I Curse the River of Time
I Curse the River of Time 


"I have never really been able to see enormous changes coming until the last minute, never seen how one trend conceals another, as Mao used to say, how the one flowing right below the surface can move in a whole different direction than the one you thought everyone had agreed on, and if you did not pay attention when everything was shifting, you would be left behind alone." (p 66)


Like his earlier novel, Out Stealing Horses, this too is a novel as book of memories. In I Curse the River of Time the story is narrated by Arvid Jansen who is faced with the end of his marriage and a mother with cancer both set against the background of the fall of the wall in Berlin.  The action of the story moves back and forth between Norway and Denmark as Arvid relates the events of his life which roll forward with the impetus of a river. The river motif appears several times, but seldom is the metaphor made as explicit as when Arvid, while reading a book by Jan Myrdal, comments about the prose:
"There was a wide open sky over Jan Myrdal's sentences. The world unfolded in all its majesty, back in time, forward in time, history was one long river and we were all borne along by that river." (p 65)
Just as this is true of the history of the world as Arvid sees it, it is also true of Arvid's personal history. However, Arvid's river does not seem that long, and I would not have minded a bit more of his personal story as this short book seemed to end all to soon. It is a story that moves backward and forward with the current story interrupted, oh so gently, by retrospective moments -- a before and after that Arvid was crossing much like a river. (p 92)

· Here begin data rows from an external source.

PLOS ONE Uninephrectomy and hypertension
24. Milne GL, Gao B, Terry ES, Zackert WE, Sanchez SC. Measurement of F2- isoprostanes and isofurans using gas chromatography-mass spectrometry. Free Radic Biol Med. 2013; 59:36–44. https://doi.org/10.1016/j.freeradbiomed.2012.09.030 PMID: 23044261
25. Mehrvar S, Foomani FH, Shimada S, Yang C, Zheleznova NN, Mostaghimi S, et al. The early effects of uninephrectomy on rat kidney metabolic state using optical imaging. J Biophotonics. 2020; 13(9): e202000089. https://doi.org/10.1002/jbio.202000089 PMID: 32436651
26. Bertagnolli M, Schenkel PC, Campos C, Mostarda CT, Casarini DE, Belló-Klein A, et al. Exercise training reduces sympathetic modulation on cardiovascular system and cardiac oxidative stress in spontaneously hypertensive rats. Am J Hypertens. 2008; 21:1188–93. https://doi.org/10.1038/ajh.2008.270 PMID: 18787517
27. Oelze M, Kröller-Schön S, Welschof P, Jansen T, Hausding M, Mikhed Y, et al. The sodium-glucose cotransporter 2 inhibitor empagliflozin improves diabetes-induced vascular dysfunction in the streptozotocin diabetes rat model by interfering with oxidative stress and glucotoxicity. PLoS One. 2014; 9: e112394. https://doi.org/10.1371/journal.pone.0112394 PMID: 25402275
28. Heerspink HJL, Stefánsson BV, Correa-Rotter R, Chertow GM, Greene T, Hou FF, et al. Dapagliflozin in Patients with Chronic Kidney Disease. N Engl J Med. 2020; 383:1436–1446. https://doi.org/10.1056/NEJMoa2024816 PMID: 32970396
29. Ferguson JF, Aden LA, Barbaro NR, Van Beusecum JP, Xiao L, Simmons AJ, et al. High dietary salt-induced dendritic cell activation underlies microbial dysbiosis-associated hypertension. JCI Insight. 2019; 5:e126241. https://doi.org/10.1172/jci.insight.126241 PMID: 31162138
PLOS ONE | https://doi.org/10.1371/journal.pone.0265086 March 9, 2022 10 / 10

The most interesting aspect of the novel for me was the literary life of Arvid and his mother. They were both great readers, constantly reading some book, usually a substantial one. And how do I know this? Because Arvid is always reminding the reader what book he is reading and, when he is visiting his mother, what she is reading. The authors range from European greats like Hugo, Grass and Remarque to authors from Britain and America like Maugham, Hemingway, and Faulkner. Commenting on Faulkner's Absalom, Absalom his mother said to Arvid, "It's hard going that book," to which Arvid replied, "I agree, but it's a fine book all the same." (p 93) Petterson's narrative, while beautiful, is never hard going.
Arvid's brother had died several years before the story began; he noted that he was so different than his brother while they were growing up together that:
"it did not even occur to me to try and emulate him. Instead I read books. Many books, and I guess to him it looked so intriguing and intense, the way I lost myself in those books, that sometimes he tried to copy me, and that made me happy." (p 39)

Ultimately Arvid's story is one he describes as, "where the action was bound to a time that was long gone, and yet here I came walking, right there and then, adrift in time and space." (p 35) Like Petterson's earlier novel it is the story of a life pieced together from moments of action and surprise, meditation and love, but unlike the earlier novel the personal history is entwined with the impact of an external event -- the fall of the Berlin Wall. In the end, all the reading, the changing personal relationships, especially with his mother, and the vicissitudes of time itself combine to make this a thoughtful and emotional read.


I Curse the River of Time by Per Petterson.  Picador Editions, 2011 (2008).